One of my favorite conversations this year was about intelligence, its nature, and (of course) when computers will match or exceed our own intelligence - that is, the rise of Artificial General Intelligence.
During that conversation, I got stuck thinking about what "general" intelligence is. Or rather, I was stuck because I'm not sure it exists as something homogeneously "general" at all.
Complex systems have natural constraints - different parts of the system live in tension, and those tensions must be balanced in some way. In security, it is "confidentiality, availability, integrity"; a computer locked in a vault and never turned on, for instance, embodies very high confidentiality but very low availability.
These tensions exist everywhere.
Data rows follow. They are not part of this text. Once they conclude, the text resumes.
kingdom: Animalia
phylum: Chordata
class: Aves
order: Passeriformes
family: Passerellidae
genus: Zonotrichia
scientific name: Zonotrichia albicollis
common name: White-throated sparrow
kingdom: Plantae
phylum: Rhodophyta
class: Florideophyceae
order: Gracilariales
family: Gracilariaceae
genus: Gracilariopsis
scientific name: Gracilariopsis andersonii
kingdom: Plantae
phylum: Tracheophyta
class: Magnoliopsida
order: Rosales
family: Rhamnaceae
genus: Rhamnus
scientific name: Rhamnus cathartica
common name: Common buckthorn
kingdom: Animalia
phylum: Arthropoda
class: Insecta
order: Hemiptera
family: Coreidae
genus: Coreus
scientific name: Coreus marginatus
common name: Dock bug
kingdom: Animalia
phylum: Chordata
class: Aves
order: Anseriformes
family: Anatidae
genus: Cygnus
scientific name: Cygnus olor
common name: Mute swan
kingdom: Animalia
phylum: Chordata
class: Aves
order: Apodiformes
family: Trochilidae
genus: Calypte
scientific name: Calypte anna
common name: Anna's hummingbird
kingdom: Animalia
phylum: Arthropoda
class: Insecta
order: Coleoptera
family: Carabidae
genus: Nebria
In manufacturing, it is "good, fast, cheap". In blockchains, it is "scalability, security, decentralization". And so on. There is not a deterministic 'right' answer for balancing constraints in a complex system - it is about strategic priorities, risk tolerance, opportunity costs, and other stuff I assume people get MBAs to talk about.
I suspect constructing intelligent systems lends itself to an acute form of this challenge. There are countless constraint dimensions. For example, should an ideal general intelligence be contemplative or decisive in judgement? Pragmatic or principled in planning? Firm or compliant amid change? Efficient or exhaustive in approach? Would it be (if you'll forgive me) an ESTJ, or an INFP? etc.
And I think the answer is: yes. General intelligence probably encompasses the capacity for all those modes - but I don't think it can contain them all in any single agent at one time. That is, I don't think it is possible to express any form of robust general intelligence without first embracing some constraint configuration: without first affirming a predisposition.
I'd argue that it takes a community of intelligences - operating in different modes and balanced against one another in healthy tension - in order to achieve the fullest forms of general intelligence.
Insofar as we embrace that healthy tension and enable diverse expressions of intelligence around us, we upgrade our own and our community's capabilities.
This theme is woven continuously throughout Attorney Woo. There are other reasons to recommend Attorney Woo, like the scriptwriting, the cinematography, the visualizations, and the narrative pacing. But as a lesson in human intelligence, it is (if you'll forgive me again) extraordinary.